Without other descriptions or considerations, I think the general approach to handling small kernels would be to suggest the use of concurrency.

For the case of long running kernels intermixed with higher priority kernels, stream priorities (today) only impact scheduling priority at the threadblock launch level. For a “low priority” kernel whose threadblocks execute for a relatively long period of time, the stream priority system breaks down. The low priority threadblocks can occupy an SM and prevent launch of higher priority threadblocks.

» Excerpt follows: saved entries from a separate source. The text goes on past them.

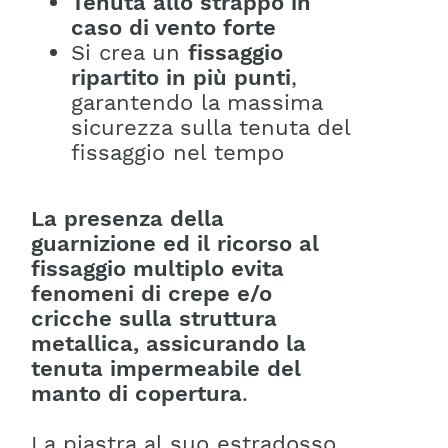
Tenuta allo strappo in
caso di vento forte
Si crea un
fissaggio
ripartito in più punti
,
garantendo la massima
sicurezza sulla tenuta del
fissaggio nel tempo
La presenza della
guarnizione ed il ricorso al
fissaggio multiplo evita
fenomeni di crepe e/o
cricche sulla struttura
metallica, assicurando la
tenuta impermeabile del
manto di copertura
.
La piastra al suo estradosso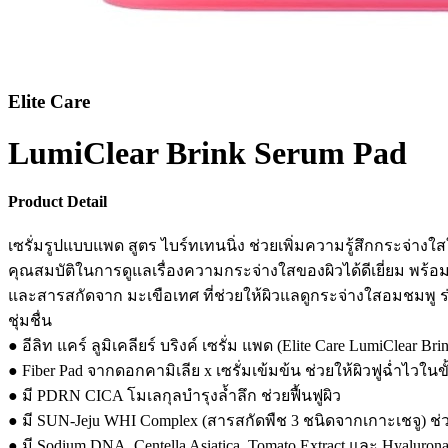
Elite Care
LumiClear Brink Serum Pad
Product Detail
เซรั่มรูปแบบแพด สูตร ไบร์ทเทนนิ่ง ช่วยเพิ่มความรู้สึกกระจ่างใส
คุณสมบัติในการดูแลเรื่องความกระจ่างใสของผิวได้ดีเยี่ยม พร้อม
และสารสกัดจาก มะเขือเทศ ที่ช่วยให้ผิวแลดูกระจ่างใสอมชมพู ร่วมกั
ชุ่มชื่น
● อีลิท แคร์ ลูมิเคลียร์ บริงค์ เซรั่ม แพด (Elite Care LumiClear Br
● Fiber Pad จากดอกคามิเลีย x เซรั่มเข้มข้น ช่วยให้ผิวฟูฉ่ำไวในข
● มี PDRN CICA โมเลกุลบำรุงล้ำลึก ช่วยฟื้นฟูผิว
● มี SUN-Jeju WHI Complex (สารสกัดพืช 3 ชนิดจากเกาะเชจู) ช่ว
● มี Sodium DNA, Centella Asiatica, Tomato Extract และ Hyalurona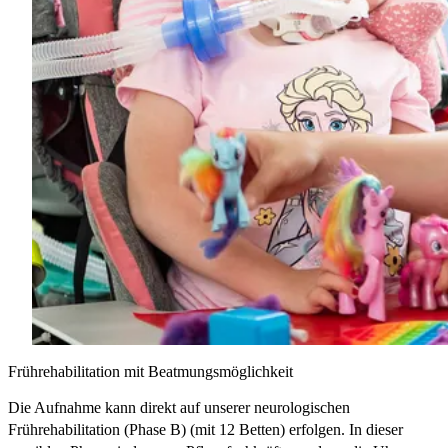
Frührehabilitation mit Beatmungsmöglichkeit
Die Aufnahme kann direkt auf unserer neurologischen
Frührehabilitation (Phase B) (mit 12 Betten) erfolgen. In dieser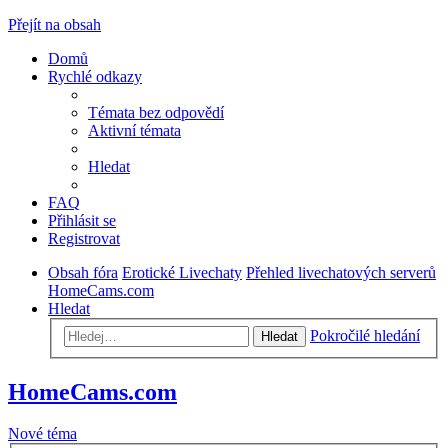
Přejít na obsah
Domů
Rychlé odkazy
Témata bez odpovědí
Aktivní témata
Hledat
FAQ
Přihlásit se
Registrovat
Obsah fóra
Erotické Livechaty
Přehled livechatových serverů
HomeCams.com
Hledat
Pokročilé hledání
Hledat
HomeCams.com
Nové téma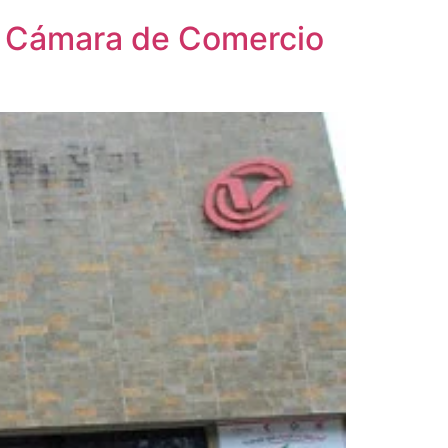
la Cámara de Comercio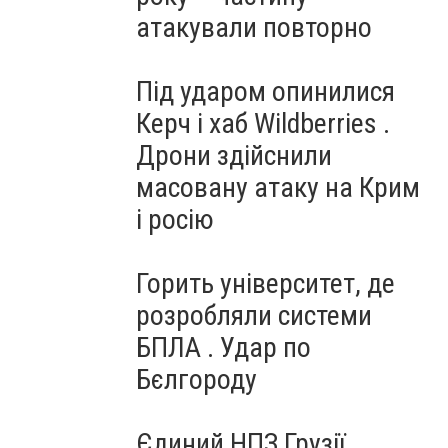
атакували повторно
Під ударом опинилися
Керч і хаб Wildberries .
Дрони здійснили
масовану атаку на Крим
і росію
Горить університет, де
розробляли системи
БПЛА . Удар по
Бєлгороду
Єдиний НПЗ Грузії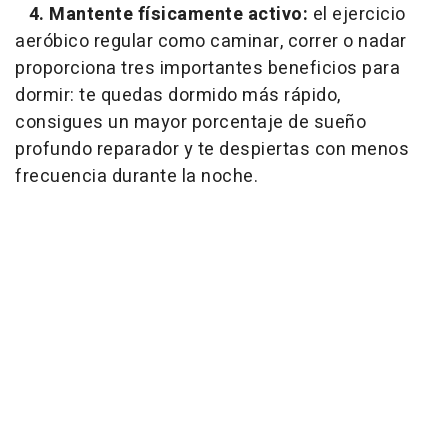
4. Mantente físicamente activo:
el ejercicio
aeróbico regular como caminar, correr o nadar
proporciona tres importantes beneficios para
dormir: te quedas dormido más rápido,
consigues un mayor porcentaje de sueño
profundo reparador y te despiertas con menos
frecuencia durante la noche.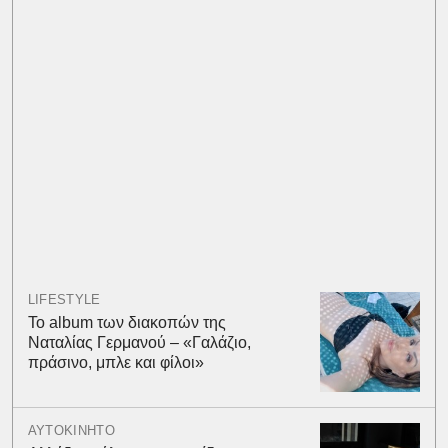
LIFESTYLE
Το album των διακοπών της
Ναταλίας Γερμανού – «Γαλάζιο,
πράσινο, μπλε και φίλοι»
ΑΥΤΟΚΙΝΗΤΟ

One possible “solution” (not available today in CUDA AFAIK) is device fissioning, and reserving some portion of the device for traffic scheduled by the programmer, rather than by the runtime. Another possible “solution” would be to allow for pre-emption at the instruction level. Threadblocks from a higher priority kernel would simply pre-empt threadblocks from a lower priority kernel. Also not available today, AFAIK (although threadblock preemption may occur in some scenarios, e.g. CDP)

I view device fissioning as a relatively “crude” solution compared to the other I mention, but it’s a complex topic and this doesn’t cover all considerations by any means.

By the way if you arrange the work associated with a threadblock to be relatively “short”, then even a “long running low priority” kernel can still be effectively “preempted” by (threadblocks of) a high-priority kernel. This suggestion is potentially counter to optimizing for maximum performance of the low priority kernel, however device fissioning certainly does not optimally apply resources either, according to my understanding.